● **EXERCISE MATERIAL**
════════════════
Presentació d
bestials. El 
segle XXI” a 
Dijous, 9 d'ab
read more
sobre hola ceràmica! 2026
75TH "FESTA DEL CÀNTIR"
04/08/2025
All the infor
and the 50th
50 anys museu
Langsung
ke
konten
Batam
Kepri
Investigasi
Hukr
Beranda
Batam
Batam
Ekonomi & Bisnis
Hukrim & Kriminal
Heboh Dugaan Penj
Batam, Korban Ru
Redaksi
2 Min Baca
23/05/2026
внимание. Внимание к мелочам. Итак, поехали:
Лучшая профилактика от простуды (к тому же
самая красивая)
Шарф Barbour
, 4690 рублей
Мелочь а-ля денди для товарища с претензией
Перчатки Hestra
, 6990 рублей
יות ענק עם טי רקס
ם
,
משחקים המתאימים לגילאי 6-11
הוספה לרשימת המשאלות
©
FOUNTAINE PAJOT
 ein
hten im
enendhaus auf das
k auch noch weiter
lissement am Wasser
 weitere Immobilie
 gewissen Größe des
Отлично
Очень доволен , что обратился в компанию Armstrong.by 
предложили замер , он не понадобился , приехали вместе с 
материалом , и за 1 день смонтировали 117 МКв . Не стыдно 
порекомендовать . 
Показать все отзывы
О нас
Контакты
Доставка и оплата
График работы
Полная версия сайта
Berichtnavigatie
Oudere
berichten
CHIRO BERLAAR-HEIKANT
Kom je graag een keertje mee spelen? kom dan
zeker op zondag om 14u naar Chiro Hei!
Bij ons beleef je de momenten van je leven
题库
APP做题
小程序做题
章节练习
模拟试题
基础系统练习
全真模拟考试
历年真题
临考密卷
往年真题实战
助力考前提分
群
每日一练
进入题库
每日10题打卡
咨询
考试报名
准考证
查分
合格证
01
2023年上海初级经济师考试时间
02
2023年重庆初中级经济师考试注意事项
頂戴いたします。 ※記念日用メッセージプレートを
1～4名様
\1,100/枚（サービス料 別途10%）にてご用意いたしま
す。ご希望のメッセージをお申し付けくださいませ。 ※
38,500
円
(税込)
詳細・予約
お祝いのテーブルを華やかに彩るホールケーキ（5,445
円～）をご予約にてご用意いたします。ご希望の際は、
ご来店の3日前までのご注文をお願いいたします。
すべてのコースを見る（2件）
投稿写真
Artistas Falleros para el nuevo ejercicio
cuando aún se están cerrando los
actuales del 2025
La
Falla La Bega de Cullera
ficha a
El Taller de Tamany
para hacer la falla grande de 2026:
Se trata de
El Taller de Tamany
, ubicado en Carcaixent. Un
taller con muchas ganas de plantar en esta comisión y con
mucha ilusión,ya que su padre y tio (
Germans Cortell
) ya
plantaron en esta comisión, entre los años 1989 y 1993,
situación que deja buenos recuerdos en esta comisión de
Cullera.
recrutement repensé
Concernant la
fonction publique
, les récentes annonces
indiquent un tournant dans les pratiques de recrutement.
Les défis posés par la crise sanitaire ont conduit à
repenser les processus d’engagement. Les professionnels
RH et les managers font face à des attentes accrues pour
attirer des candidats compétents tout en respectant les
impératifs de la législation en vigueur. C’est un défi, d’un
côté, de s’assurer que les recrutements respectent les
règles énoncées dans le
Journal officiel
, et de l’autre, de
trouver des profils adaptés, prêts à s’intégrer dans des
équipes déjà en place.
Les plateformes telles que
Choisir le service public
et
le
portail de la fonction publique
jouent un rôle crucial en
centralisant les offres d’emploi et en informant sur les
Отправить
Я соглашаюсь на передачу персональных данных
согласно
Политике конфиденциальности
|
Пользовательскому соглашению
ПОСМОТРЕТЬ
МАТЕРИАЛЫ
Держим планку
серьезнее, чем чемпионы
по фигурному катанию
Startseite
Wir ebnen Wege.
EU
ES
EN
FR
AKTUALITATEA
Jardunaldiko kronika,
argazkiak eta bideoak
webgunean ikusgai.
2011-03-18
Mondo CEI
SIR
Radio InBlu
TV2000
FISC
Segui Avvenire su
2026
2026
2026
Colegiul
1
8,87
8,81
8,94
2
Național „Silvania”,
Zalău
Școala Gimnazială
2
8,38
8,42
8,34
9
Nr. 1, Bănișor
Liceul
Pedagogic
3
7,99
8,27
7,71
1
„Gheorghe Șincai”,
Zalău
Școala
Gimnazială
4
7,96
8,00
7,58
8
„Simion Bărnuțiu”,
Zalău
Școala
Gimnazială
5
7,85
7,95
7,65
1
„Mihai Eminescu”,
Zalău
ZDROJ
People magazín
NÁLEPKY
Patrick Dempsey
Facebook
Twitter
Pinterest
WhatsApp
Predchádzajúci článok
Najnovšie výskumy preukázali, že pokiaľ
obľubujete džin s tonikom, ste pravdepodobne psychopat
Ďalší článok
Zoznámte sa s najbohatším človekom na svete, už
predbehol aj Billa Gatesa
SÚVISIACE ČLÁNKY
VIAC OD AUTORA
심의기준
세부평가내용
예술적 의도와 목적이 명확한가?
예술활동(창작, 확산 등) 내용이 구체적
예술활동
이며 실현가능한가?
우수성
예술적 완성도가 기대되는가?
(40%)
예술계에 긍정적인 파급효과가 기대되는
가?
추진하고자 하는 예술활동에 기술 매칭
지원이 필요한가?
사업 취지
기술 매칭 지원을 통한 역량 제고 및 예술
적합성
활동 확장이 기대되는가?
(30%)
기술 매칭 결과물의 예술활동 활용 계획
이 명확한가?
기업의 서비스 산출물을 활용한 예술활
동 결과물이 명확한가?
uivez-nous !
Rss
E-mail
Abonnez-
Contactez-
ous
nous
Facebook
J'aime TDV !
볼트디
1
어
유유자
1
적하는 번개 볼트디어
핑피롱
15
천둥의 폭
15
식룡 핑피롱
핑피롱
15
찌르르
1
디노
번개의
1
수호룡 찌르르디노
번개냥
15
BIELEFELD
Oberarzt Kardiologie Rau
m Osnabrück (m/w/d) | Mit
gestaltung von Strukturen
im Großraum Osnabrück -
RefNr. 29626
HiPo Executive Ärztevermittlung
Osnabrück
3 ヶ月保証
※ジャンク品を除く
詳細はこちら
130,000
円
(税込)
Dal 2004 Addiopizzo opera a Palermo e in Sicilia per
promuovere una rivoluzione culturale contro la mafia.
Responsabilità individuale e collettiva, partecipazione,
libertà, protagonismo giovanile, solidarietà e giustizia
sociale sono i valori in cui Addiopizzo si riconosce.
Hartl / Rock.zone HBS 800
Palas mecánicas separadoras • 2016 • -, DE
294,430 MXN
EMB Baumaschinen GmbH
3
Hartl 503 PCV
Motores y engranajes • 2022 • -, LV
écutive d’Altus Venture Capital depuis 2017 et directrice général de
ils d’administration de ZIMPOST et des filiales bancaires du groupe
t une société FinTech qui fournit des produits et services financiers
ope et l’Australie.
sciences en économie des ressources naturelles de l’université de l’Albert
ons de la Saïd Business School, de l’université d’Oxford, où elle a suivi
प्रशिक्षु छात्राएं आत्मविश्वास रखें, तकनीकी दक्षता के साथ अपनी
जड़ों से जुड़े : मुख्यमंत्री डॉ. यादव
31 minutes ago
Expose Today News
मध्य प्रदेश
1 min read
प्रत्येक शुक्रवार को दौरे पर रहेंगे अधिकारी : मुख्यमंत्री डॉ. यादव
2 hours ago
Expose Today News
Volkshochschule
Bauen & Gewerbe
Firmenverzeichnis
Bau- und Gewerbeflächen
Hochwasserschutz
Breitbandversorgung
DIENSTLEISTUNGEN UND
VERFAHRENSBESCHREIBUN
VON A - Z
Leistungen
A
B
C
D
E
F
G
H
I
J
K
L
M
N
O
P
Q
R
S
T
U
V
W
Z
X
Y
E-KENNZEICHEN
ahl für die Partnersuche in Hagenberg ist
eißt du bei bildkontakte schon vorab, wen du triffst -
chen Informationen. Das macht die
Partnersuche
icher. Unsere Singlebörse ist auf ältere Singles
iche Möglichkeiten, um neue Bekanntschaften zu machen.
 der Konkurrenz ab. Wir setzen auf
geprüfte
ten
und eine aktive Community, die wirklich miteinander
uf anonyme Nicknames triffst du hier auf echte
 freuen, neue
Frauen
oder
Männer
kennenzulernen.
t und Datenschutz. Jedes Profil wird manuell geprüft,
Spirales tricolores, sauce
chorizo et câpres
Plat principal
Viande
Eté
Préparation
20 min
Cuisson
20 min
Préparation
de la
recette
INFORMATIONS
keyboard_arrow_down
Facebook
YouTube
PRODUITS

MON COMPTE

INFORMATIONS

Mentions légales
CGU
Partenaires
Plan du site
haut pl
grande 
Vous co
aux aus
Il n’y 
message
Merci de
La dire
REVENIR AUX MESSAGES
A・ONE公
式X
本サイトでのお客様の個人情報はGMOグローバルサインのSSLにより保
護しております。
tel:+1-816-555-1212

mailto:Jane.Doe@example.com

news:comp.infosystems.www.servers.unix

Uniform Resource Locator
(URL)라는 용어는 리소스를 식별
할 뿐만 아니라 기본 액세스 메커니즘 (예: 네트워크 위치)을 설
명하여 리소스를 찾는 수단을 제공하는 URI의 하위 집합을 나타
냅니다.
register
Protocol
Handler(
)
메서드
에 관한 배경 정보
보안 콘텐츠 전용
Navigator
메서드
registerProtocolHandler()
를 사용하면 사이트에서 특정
════════════════
Given the data above, transcribe exactly the lines from the one containing "すべてのコースを見る（2件）" down to the one containing "jouent un rôle crucial en", and no others.

すべてのコースを見る（2件）
投稿写真
Artistas Falleros para el nuevo ejercicio
cuando aún se están cerrando los
actuales del 2025
La
Falla La Bega de Cullera
ficha a
El Taller de Tamany
para hacer la falla grande de 2026:
Se trata de
El Taller de Tamany
, ubicado en Carcaixent. Un
taller con muchas ganas de plantar en esta comisión y con
mucha ilusión,ya que su padre y tio (
Germans Cortell
) ya
plantaron en esta comisión, entre los años 1989 y 1993,
situación que deja buenos recuerdos en esta comisión de
Cullera.
recrutement repensé
Concernant la
fonction publique
, les récentes annonces
indiquent un tournant dans les pratiques de recrutement.
Les défis posés par la crise sanitaire ont conduit à
repenser les processus d’engagement. Les professionnels
RH et les managers font face à des attentes accrues pour
attirer des candidats compétents tout en respectant les
impératifs de la législation en vigueur. C’est un défi, d’un
côté, de s’assurer que les recrutements respectent les
règles énoncées dans le
Journal officiel
, et de l’autre, de
trouver des profils adaptés, prêts à s’intégrer dans des
équipes déjà en place.
Les plateformes telles que
Choisir le service public
et
le
portail de la fonction publique
jouent un rôle crucial en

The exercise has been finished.